“Some people are just anxious.” This is a sentence I’ve been told numerous times by both my mental health med doctor and my therapist. They state it as a generalized fact and as a (potential) realization I may have to come to with my current iteration of mental health and mental health medications.
I hate it when they say this. I know it may be true.
But I’m not there yet. First, because my mental health doctor still has an option that doesn’t stray too far from my current med mix that could boost my confidence and reduce my anxiety … anxiety that is still part of my daily existence.
So what about those “Better?” and “Better? (part 2)” posts from the recent past? Well, I am better. Not better as in a finality, but better in comparison to where I was before. That’s what makes life so hopeful as well as unsettling at the same time.
For the past 13 months — after when my old meds stopped working last year and my mental health doctor and I started finding and tweaking the med mix that would bring me closer to where I am today — I have been getting better. At first the changes were dramatic. But I’d have to say that the past 9 months have been more like baby steps closer to some new normal.

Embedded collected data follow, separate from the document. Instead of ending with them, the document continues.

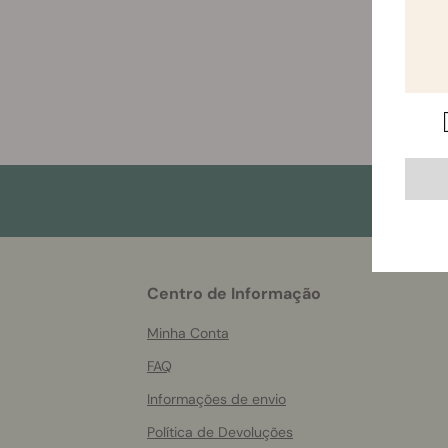
More
Centro de Informação
helpful
info
Minha Conta
FAQ
Informações de envio
Política de Devoluções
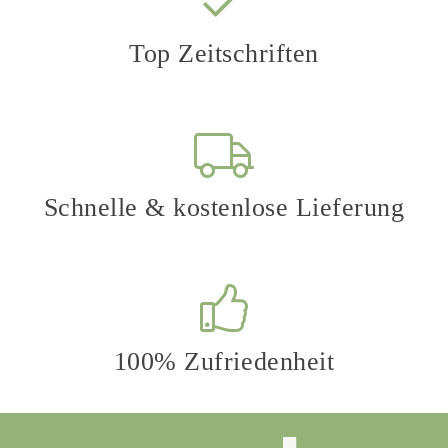
Top Zeitschriften
Schnelle & kostenlose Lieferung
100% Zufriedenheit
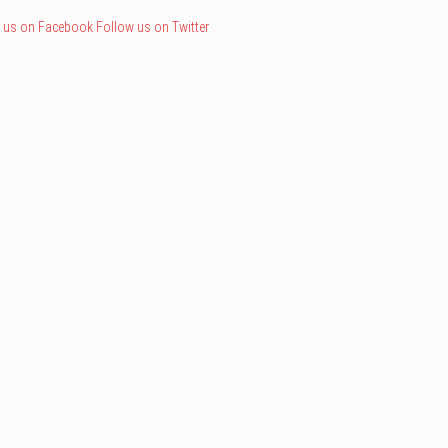
 us on Facebook
Follow us on Twitter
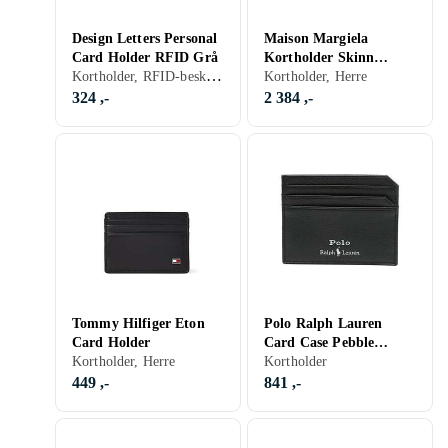
Design Letters Personal
Maison Margiela
Card Holder RFID Grå
Kortholder Skinn
Kortholder, RFID-beskyttelse
(Black)
Kortholder, Herre
324 ,-
2 384 ,-
Tommy Hilfiger Eton
Polo Ralph Lauren
Card Holder
Card Case Pebble
Kortholder, Herre
Leather (Black)
Kortholder
449 ,-
841 ,-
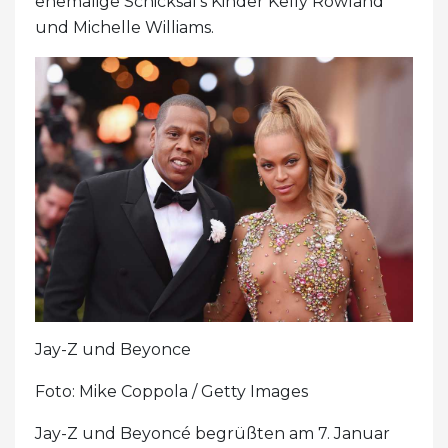
ehemalige Schicksal's Kinder Kelly Rowland
und Michelle Williams.
Jay-Z und Beyonce
Foto: Mike Coppola / Getty Images
Jay-Z und Beyoncé begrüßten am 7. Januar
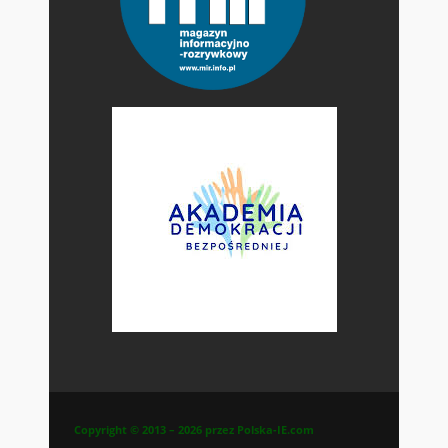
Copyright © 2013 – 2026 przez Polska-IE.com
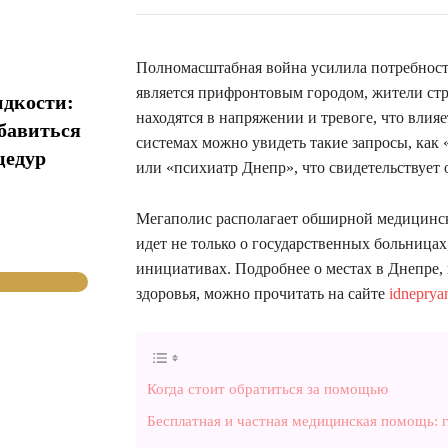
Полномасштабная война усилила потребност
является прифронтовым городом, жители стра
идкости:
находятся в напряжении и тревоге, что влия
збавиться
системах можно увидеть такие запросы, как
цедур
или «психиатр Днепр», что свидетельствует 
Мегаполис располагает обширной медицинско
идет не только о государственных больница
инициативах. Подробнее о местах в Днепре,
здоровья, можно прочитать на сайте
idneprya
Когда стоит обратиться за помощью
Бесплатная и частная медицинская помощь: 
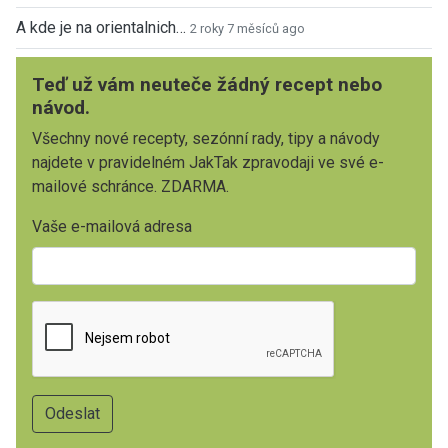
A kde je na orientalnich…
2 roky 7 měsíců ago
Teď už vám neuteče žádný recept nebo
návod.
Všechny nové recepty, sezónní rady, tipy a návody
najdete v pravidelném JakTak zpravodaji ve své e-
mailové schránce. ZDARMA.
Vaše e-mailová adresa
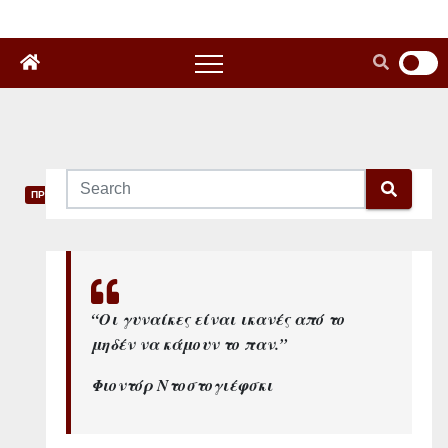
ΠΡΟΣΩΠΑ
Μ
α
ρ
“Οι γυναίκες είναι ικανές από το
μηδέν να κάμουν το παν.”
ί
Φιοντόρ Ντοστογιέφσκι
α
Κ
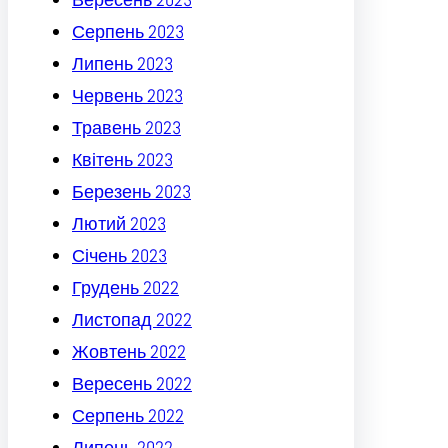
Серпень 2023
Липень 2023
Червень 2023
Травень 2023
Квітень 2023
Березень 2023
Лютий 2023
Січень 2023
Грудень 2022
Листопад 2022
Жовтень 2022
Вересень 2022
Серпень 2022
Липень 2022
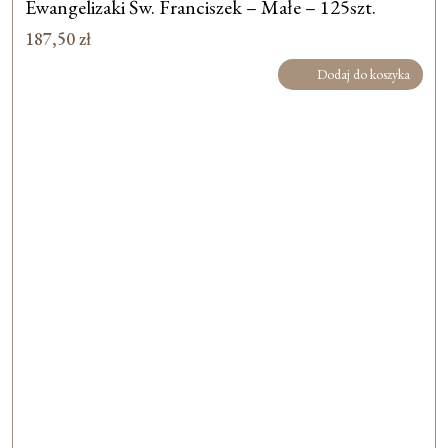
Ewangelizaki Św. Franciszek – Małe – 125szt.
187,50
zł
Dodaj do koszyka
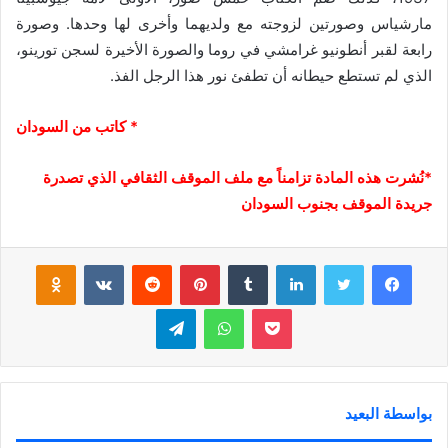
مارشياس وصورتين لزوجته مع ولديهما وأخرى لها وحدها. وصورة
رابعة لقبر أنطونيو غرامشي في روما والصورة الأخيرة لسجن تورينو،
الذي لم تستطع حيطانه أن تطفئ نور هذا الرجل الفذ.
* كاتب من السودان
*نُشرت هذه المادة تزامناً مع ملف الموقف الثقافي الذي تصدرة
جريدة الموقف بجنوب السودان
فيسبوك
تويتر
لينكدإن
‏Tumblr
بينتيريست
‏Reddit
‏VKontakte
Odnoklassniki
بوكيت
واتساب
تيلقرام
بواسطة البعيد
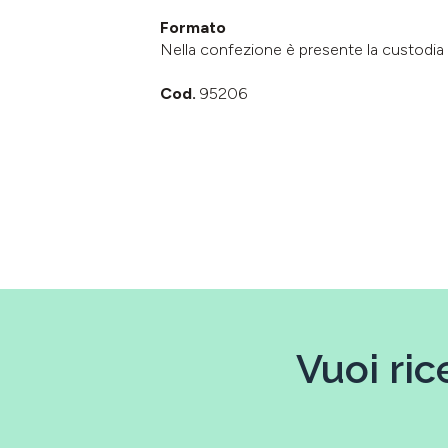
Formato
Nella confezione è presente la custodia 
Cod.
95206
Vuoi ric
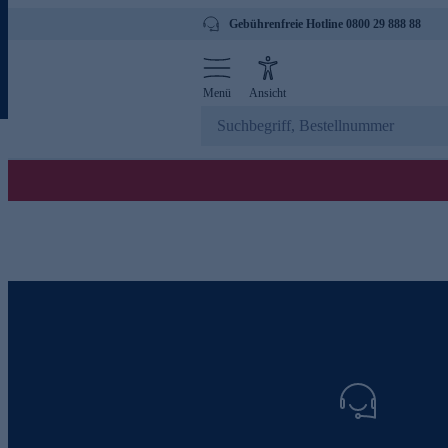
Gebührenfreie Hotline 0800 29 888 88
Menü
Ansicht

Anyhow, why am a writing today? Well, it’s not because I’m feeling “better.” I am writing because I am feeling scared. It’s a type of scary I feel for some part of nearly every day. Often the scary just passes because there’s no “this is happening” for it to latch on to, and I can reorient my brain to recognize that. But then there are the scary days when I have something in the near future to latch on to as an “I will fail and fail big time” moment.
And then there are the worst scared moments: being scared in public and having to perform as a “normal” human being. If I navigate these situations successfully, it’s by taking an augmentation chill pill beforehand or by having the option of being silent for most of the time while in the presence of others.
But if “the scary” is not a time I am able to get ahead of, or if silence is not an option … sometimes … sometimes I turn into a blubbering, downward-spiraling mess. Which is soon followed by a public apology. Which is then followed by me feeling weak and like a complete and total failure. Which is then followed by me wanting to crawl into a hole or find my bed as quickly as possible.
And so I hold out two hopes. The first is that the med tweak option that my mental health doctor shares will help make everything alright … or at least better. The second is that I can become a better master at some cognitive behavioral therapy which thus far eludes me.
“Some people are just anxious.” Well, that is how my brain is hard-wired. I just hope that meds or learned behavior can bring me someplace better than where I am today.